Mike Gunderloy described what was happening under the hood: "If you watch Access working via SQL Profiler, you'll see that after an insert in a table that uses an autonumber-type field for the primary key, Access will issue a find with a WHERE clause consisting of all of the entered values in the record to find the record after it's been inserted. "When Access used the current values of the fields in the record in an attempt to identify the row, Access sometimes retrieved a record other than the one that had just been added. This was because the data design allowed multiple rows to be identical except for the primary autonumber field. Mike summed up the problem as being in the design, not the tool: "Personally, I would blame whoever designed a database where the only difference between two rows in the same table is a synthetic key. That's not a normalized design."

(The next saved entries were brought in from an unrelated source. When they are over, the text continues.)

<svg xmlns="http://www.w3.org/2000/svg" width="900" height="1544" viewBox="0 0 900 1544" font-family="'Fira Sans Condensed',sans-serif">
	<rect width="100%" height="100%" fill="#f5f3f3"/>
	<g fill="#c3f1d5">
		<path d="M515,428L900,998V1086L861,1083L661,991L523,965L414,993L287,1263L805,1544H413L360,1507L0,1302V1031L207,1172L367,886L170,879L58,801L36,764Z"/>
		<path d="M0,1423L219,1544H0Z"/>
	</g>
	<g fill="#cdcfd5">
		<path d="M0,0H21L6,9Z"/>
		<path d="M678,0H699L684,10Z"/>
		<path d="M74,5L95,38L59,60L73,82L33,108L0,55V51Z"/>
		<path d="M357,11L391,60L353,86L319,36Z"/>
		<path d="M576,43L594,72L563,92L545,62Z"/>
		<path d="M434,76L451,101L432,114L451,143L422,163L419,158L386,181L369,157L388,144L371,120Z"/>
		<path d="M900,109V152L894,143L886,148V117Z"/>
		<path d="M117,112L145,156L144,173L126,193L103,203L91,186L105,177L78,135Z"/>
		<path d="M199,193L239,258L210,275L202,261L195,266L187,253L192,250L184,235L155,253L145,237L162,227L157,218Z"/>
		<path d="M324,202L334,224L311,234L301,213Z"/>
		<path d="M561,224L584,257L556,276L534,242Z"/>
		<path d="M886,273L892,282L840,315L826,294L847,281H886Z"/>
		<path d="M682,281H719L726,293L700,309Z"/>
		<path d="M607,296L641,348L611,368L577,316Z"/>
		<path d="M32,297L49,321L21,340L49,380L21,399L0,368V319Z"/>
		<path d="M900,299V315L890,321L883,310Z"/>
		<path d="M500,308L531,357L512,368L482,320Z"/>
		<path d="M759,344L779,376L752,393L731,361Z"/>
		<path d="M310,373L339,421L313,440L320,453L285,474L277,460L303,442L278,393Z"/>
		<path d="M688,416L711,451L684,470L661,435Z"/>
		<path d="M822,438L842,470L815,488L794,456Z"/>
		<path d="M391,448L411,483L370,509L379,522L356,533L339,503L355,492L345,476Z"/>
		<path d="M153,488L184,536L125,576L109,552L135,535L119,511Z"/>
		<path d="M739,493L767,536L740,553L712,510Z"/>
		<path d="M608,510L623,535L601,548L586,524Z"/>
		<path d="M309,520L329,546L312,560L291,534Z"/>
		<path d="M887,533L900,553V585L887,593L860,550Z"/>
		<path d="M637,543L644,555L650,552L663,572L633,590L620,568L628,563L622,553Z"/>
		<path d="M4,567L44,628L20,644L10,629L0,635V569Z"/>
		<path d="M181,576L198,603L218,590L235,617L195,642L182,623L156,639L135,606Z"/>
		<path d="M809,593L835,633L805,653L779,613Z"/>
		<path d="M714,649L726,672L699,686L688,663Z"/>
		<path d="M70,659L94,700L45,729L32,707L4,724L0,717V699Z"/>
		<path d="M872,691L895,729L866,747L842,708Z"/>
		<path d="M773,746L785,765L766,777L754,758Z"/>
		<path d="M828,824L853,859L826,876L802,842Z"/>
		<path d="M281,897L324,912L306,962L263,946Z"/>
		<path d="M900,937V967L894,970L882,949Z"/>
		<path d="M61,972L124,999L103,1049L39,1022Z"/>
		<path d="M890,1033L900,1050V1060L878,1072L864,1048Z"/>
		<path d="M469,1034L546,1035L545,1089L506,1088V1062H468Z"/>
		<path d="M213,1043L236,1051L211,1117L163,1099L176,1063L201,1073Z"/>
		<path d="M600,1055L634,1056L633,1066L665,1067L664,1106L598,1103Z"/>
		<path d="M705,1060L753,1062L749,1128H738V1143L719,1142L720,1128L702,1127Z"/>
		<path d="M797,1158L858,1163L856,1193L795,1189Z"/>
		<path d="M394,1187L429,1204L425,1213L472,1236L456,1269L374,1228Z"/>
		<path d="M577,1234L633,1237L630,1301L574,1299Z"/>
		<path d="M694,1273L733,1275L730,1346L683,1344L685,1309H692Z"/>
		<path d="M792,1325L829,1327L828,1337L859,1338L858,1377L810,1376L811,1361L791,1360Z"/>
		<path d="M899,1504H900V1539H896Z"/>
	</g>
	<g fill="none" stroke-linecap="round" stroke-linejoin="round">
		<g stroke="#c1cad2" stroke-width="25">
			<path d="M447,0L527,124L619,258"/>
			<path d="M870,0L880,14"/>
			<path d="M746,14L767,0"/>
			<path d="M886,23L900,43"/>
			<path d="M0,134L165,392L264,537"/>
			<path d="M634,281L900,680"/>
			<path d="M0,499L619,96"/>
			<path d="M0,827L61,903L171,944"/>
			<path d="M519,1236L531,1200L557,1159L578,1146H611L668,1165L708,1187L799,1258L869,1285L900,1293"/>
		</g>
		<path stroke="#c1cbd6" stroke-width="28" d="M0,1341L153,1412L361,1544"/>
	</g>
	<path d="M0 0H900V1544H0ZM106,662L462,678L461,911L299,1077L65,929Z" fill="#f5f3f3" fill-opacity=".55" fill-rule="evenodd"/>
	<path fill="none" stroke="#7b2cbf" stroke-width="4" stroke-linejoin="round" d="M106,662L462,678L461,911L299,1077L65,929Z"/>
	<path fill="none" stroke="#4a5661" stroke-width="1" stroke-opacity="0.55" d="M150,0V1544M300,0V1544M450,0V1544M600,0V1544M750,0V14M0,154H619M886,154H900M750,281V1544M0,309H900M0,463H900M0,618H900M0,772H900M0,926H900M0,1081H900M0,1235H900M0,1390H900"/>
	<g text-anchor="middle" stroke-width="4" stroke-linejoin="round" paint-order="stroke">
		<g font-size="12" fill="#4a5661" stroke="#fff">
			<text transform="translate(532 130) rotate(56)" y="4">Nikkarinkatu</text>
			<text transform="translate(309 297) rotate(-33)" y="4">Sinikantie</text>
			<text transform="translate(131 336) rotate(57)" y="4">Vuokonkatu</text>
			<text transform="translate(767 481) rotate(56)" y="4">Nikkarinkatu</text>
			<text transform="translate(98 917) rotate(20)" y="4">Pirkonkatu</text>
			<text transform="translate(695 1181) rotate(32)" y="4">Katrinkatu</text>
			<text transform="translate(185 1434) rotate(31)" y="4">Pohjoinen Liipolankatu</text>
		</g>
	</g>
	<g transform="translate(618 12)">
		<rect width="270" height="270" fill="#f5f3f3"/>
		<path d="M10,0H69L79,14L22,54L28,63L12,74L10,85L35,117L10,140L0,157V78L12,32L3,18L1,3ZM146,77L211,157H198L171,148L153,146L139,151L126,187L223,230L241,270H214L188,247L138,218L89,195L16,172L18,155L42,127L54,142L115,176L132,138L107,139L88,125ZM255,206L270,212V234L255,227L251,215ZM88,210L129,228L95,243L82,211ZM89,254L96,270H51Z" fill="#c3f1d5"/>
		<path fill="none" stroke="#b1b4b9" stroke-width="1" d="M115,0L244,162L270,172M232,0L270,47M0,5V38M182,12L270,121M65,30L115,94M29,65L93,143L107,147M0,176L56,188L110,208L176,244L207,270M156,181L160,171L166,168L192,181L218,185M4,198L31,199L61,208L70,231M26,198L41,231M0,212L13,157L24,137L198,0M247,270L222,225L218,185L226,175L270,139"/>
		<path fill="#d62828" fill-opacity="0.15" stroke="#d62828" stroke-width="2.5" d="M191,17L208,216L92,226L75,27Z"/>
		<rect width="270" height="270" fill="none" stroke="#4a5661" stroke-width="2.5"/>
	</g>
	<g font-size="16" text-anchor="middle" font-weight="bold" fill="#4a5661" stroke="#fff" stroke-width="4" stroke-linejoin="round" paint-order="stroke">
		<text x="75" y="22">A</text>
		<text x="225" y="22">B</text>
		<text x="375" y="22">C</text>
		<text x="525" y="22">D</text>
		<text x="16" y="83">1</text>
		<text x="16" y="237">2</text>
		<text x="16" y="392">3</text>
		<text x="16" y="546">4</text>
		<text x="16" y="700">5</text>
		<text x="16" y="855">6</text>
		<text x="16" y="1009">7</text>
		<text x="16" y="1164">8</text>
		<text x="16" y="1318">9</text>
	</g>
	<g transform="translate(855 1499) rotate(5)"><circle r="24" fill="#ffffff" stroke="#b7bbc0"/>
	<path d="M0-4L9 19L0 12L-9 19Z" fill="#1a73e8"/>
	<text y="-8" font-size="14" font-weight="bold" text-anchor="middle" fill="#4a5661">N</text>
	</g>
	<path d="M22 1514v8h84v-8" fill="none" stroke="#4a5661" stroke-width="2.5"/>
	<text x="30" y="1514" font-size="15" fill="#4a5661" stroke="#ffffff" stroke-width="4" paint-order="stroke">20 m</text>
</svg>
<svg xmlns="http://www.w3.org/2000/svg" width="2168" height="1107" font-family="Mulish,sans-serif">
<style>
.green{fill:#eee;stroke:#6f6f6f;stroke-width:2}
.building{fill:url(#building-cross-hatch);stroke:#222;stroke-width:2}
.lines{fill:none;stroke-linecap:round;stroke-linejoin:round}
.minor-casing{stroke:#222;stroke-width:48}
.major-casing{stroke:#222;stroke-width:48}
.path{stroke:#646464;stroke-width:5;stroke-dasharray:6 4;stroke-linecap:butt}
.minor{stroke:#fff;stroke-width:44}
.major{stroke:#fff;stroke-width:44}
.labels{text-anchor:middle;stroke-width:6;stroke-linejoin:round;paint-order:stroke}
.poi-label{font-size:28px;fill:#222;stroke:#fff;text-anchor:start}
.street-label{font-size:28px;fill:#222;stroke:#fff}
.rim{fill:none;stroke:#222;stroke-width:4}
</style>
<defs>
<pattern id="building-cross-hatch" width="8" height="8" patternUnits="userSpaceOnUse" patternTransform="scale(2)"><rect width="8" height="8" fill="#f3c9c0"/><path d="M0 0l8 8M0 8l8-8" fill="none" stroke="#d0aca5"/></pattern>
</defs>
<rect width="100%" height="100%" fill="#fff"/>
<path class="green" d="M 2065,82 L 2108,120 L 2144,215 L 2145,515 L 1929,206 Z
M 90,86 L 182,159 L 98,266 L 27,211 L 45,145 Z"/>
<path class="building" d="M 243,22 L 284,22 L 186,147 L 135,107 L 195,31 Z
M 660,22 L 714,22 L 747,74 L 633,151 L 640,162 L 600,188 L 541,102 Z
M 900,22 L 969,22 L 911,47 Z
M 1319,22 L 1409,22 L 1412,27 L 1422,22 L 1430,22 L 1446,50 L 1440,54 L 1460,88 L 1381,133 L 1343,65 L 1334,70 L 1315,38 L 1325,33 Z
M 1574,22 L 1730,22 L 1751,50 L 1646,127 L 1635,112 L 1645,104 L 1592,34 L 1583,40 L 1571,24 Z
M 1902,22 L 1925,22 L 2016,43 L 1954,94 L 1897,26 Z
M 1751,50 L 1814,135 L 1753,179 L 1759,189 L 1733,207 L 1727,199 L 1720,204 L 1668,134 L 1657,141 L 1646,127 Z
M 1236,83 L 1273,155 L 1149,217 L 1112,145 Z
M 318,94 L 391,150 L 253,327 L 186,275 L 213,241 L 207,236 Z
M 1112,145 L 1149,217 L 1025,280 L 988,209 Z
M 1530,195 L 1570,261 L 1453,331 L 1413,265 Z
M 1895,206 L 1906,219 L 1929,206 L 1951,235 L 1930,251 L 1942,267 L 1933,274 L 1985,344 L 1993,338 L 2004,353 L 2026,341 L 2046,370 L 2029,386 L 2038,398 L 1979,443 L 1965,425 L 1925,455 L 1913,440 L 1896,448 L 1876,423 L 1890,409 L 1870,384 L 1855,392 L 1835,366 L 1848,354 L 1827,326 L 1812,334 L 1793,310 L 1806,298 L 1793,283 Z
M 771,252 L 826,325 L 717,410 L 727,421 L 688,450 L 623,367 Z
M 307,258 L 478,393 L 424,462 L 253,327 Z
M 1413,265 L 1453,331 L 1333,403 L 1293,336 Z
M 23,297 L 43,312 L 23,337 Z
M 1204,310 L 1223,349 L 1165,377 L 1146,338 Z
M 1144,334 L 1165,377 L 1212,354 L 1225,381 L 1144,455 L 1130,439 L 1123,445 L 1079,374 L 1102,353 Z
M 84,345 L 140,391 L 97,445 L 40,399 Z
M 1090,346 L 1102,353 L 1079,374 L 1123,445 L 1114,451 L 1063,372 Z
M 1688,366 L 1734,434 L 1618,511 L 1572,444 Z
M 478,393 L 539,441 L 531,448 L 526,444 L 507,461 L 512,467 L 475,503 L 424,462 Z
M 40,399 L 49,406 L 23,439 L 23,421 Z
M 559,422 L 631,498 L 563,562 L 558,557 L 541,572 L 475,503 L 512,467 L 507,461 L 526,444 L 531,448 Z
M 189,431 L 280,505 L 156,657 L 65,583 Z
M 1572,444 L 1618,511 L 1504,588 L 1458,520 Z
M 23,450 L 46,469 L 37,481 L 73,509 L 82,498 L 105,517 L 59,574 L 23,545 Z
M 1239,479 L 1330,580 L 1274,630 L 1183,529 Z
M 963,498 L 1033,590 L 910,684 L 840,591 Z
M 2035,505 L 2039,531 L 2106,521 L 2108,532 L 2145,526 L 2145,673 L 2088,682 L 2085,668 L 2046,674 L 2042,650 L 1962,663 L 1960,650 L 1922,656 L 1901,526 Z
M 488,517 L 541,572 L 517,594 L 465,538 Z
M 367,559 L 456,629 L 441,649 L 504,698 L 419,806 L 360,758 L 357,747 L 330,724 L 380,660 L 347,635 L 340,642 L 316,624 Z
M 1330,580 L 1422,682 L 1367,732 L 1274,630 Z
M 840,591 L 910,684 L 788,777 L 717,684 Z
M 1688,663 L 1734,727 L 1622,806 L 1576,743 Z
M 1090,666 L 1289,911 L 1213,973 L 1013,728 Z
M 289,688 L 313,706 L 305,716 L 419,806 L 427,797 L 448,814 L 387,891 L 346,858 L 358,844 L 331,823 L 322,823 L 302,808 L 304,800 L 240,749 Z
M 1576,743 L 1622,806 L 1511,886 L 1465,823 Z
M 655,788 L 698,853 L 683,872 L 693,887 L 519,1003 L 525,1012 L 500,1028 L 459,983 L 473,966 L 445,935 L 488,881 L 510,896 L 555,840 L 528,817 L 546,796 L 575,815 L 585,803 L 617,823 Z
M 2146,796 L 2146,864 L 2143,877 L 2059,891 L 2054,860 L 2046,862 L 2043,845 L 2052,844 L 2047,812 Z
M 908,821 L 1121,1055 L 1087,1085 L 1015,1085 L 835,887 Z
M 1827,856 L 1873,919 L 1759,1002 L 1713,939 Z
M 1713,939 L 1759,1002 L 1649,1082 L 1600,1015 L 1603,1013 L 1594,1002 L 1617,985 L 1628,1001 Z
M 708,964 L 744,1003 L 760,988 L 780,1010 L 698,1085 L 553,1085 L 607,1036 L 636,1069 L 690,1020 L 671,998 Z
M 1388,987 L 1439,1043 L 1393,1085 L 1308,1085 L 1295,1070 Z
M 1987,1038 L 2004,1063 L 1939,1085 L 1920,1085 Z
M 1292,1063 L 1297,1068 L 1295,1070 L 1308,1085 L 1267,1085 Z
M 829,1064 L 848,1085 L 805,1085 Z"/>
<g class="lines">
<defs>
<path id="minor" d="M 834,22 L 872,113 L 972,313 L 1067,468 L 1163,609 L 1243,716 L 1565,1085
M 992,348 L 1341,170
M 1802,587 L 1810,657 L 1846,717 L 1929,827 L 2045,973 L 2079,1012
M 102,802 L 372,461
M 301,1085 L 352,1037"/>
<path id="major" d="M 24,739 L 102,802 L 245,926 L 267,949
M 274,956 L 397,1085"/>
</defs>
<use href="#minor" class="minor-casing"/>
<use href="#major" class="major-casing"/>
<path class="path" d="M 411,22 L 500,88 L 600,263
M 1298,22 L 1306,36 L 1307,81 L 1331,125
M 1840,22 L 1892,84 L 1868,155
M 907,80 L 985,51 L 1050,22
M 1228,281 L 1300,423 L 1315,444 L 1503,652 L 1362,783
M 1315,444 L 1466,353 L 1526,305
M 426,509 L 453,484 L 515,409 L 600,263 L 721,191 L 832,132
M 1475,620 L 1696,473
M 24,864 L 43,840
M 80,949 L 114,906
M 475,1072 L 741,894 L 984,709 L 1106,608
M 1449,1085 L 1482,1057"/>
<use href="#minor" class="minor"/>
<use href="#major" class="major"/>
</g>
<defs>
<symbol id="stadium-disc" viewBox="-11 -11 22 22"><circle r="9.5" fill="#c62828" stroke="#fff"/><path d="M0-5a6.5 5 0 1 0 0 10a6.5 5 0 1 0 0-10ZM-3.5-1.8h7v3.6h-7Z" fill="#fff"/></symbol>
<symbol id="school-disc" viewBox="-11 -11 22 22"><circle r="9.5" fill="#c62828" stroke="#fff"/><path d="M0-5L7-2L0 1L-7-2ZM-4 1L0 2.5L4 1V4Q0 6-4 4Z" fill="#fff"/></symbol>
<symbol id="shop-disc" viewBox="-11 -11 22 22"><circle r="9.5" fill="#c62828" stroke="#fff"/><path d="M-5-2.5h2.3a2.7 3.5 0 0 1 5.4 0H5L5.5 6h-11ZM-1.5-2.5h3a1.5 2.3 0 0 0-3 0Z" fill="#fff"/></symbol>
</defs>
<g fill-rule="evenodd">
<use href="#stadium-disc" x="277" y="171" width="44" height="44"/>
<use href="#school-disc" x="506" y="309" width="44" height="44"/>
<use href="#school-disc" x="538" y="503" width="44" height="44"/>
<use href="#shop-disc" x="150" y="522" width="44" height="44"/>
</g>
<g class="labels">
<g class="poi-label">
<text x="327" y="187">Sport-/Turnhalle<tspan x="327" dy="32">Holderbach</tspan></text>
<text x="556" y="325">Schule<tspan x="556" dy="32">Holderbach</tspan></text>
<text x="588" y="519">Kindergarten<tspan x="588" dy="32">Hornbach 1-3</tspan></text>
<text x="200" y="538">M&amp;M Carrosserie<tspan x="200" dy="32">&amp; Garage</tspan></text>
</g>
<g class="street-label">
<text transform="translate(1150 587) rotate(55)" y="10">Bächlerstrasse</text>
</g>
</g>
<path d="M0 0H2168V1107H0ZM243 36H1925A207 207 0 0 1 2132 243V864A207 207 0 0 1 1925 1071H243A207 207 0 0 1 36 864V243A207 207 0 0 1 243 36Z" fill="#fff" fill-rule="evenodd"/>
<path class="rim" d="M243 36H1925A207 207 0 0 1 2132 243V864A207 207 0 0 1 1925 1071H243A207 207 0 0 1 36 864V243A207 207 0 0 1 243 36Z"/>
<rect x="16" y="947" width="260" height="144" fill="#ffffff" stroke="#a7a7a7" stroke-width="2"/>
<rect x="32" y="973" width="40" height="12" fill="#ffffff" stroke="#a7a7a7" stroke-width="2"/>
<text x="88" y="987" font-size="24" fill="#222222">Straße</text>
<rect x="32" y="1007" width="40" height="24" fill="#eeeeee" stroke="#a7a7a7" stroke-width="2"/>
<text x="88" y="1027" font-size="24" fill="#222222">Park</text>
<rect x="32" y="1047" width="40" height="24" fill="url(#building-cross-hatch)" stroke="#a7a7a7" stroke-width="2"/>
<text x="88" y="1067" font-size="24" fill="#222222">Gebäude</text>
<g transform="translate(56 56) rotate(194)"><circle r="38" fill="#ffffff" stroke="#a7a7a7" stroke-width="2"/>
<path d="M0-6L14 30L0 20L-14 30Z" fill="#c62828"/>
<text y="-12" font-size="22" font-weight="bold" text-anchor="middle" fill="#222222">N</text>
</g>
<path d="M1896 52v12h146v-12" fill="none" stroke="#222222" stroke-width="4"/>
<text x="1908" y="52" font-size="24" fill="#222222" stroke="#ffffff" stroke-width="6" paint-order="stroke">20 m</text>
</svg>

Doug wasn't in a position to redesign the client's database, but he was able to put in a workaround that reduced the scope of the problem: "In the BeforeInsert event of the form, I now run a passthrough query and grab the NEXTVAL from the sequence, then punch it into the underlying ID field on the form's Recordset. Since the trigger only fires to get the sequence when the new.ID is null, I've essentially beaten the trigger to the key. More importantly, since Access now knows about the ID value at BeforeInsert time, and because that ID doesn't change anymore, Access can keep track of the record. So as long as the users enter new rows using the form, I've worked around the problem." As Doug goes on to point out, though, the solution has a cost—an additional access to the database. Getting the data design right in the first place would have given Doug's client a faster application. In addition, the client is still facing the problem of tracking down and cleaning up all of the bad data that now exists in the database's tables.